Analysts have raised fresh concerns over the lack of transparency in companies linked to the Dubai government, in the wake of credit ratings agency Standard & Poor’s (S&P) withdrawing its rating on Dubai Holding.
S&P withdrew its rating on the investment group, which is owned by the emirate’s ruler Sheikh Mohammed bin Rashid al-Maktoum, on 25 January. It cited a lack of clarity about the company’s financial situation.
The rating was withdrawn after it had been downgraded from BB+ to B, which pushed the company further below investment grade to what is commonly called junk status.
S&P said the rating on Dubai Holding Commercial Operations Group (DHCOG) was withdrawn because of “what we consider to be inadequate timeliness of information and insufficient documentation to maintain our surveillance”.
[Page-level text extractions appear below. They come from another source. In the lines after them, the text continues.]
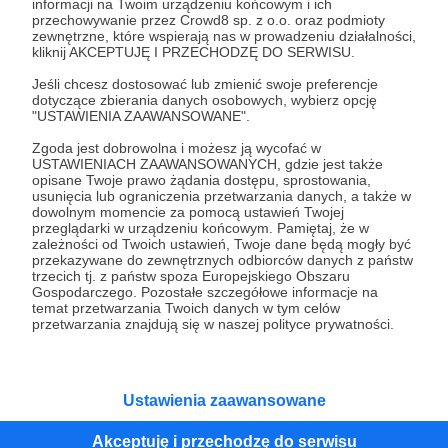
50 zł
informacji na Twoim urządzeniu końcowym i ich
miesięcznie
przechowywanie przez Crowd8 sp. z o.o. oraz podmioty
zewnętrzne, które wspierają nas w prowadzeniu działalności,
kliknij AKCEPTUJĘ I PRZECHODZĘ DO SERWISU.
Dziękujemy Ci za wsparcie - każda złotówka
Jeśli chcesz dostosować lub zmienić swoje preferencje
zostanie przeznaczona na pomoc medyczną na
dotyczące zbierania danych osobowych, wybierz opcję
Ukrainie: leki, środki opatrunkowe, sprzęt
"USTAWIENIA ZAAWANSOWANE".
ratunkowy, transport...
Zgoda jest dobrowolna i możesz ją wycofać w
USTAWIENIACH ZAAWANSOWANYCH, gdzie jest także
opisane Twoje prawo żądania dostępu, sprostowania,
Wspólnie możemy nieść pomoc tym, którzy
usunięcia lub ograniczenia przetwarzania danych, a także w
rozpaczliwie jej potrzebują!
dowolnym momencie za pomocą ustawień Twojej
przeglądarki w urządzeniu końcowym. Pamiętaj, że w
zależności od Twoich ustawień, Twoje dane będą mogły być
przekazywane do zewnętrznych odbiorców danych z państw
Patroni: 28
trzecich tj. z państw spoza Europejskiego Obszaru
Gospodarczego. Pozostałe szczegółowe informacje na
temat przetwarzania Twoich danych w tym celów
przetwarzania znajdują się w naszej polityce prywatności.
100 zł
miesięcznie
Ustawienia zaawansowane
Dziękujemy Ci za wsparcie - każda złotówka
zostanie przeznaczona na pomoc medyczną na
Akceptuję i przechodzę do serwisu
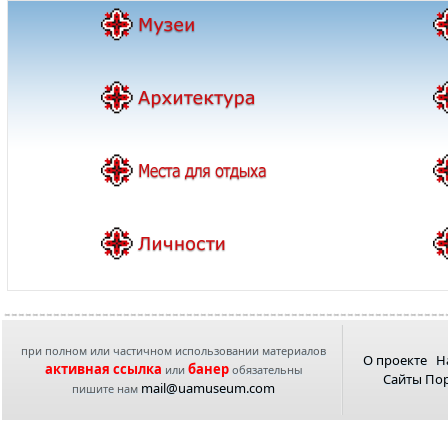
при полном или частичном использовании материалов
О проекте
Н
активная ссылка
банер
или
обязательны
Сайты По
mail@uamuseum.com
пишите нам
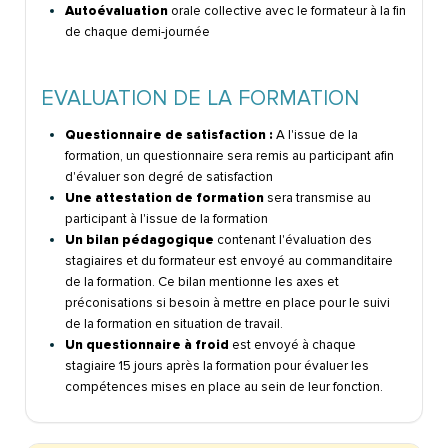
Autoévaluation
orale collective avec le formateur à la fin
de chaque demi-journée
EVALUATION DE LA FORMATION
Questionnaire de satisfaction :
A l'issue de la
formation, un questionnaire sera remis au participant afin
d'évaluer son degré de satisfaction
Une attestation de formation
sera transmise au
participant à l'issue de la formation
Un bilan pédagogique
contenant l'évaluation des
stagiaires et du formateur est envoyé au commanditaire
de la formation. Ce bilan mentionne les axes et
préconisations si besoin à mettre en place pour le suivi
de la formation en situation de travail.
Un questionnaire à froid
est envoyé à chaque
stagiaire 15 jours après la formation pour évaluer les
compétences mises en place au sein de leur fonction.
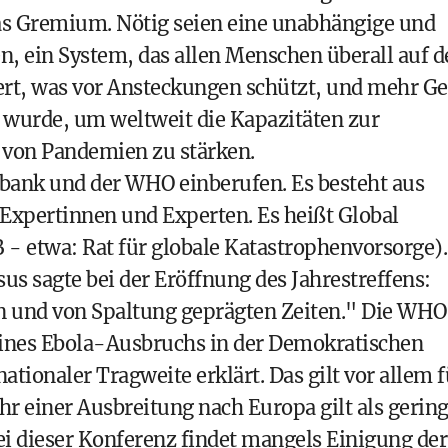
 das Gremium. Nötig seien eine unabhängige und
 ein System, das allen Menschen überall auf d
ert, was vor Ansteckungen schützt, und mehr Ge
 wurde, um weltweit die Kapazitäten zur
von Pandemien zu stärken.
ank und der WHO einberufen. Es besteht aus
Expertinnen und Experten. Es heißt Global
 etwa: Rat für globale Katastrophenvorsorge).
sagte bei der Eröffnung des Jahrestreffens:
en und von Spaltung geprägten Zeiten." Die WHO
eines Ebola-Ausbruchs in der Demokratischen
tionaler Tragweite erklärt. Das gilt vor allem f
r einer Ausbreitung nach Europa gilt als gering
ei dieser Konferenz findet mangels Einigung der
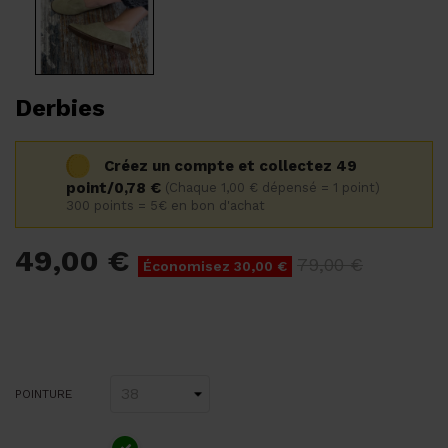
Derbies
Créez un compte et collectez 49
point/0,78 €
(Chaque 1,00 € dépensé = 1 point)
300 points = 5€ en bon d'achat
49,00 €
79,00 €
Économisez 30,00 €
POINTURE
Analysts say the move is a further blow to transparency in the region. “Clearly there is growing frustration in the ratings agencies about the level of disclosure coming from Dubai government-backed companies,” says one Dubai-based analyst.
“This is not a good sign for the direction of corporate transparency when there is so much concern about the state of Dubai’s finances,” adds a London-based Middle East fixed income trader.
“We understand that free cash flows are likely to be negative for 2009 and 2010, which we believe will deteriorate DHCOG’s liquidity position and could ultimately weaken its ability to meet its 2010 debt maturities,” according to an S&P statement over the withdrawal of its credit rating.
Analysts at Barclays Capital said in a research note published in early December 2009 that Dubai Holding was most at risk of a debt default after Dubai World.
The move follows the withdrawal of S&P’s rating of Abu Dhabi National Energy Company (Taqa) in 2009, after the agency said it was reviewing its methodology for rating government-backed companies.
S&P put the company’s AA rating on a negative outlook in June 2009 as a result of that review. This resulted in Taqa severing its relationship with S&P.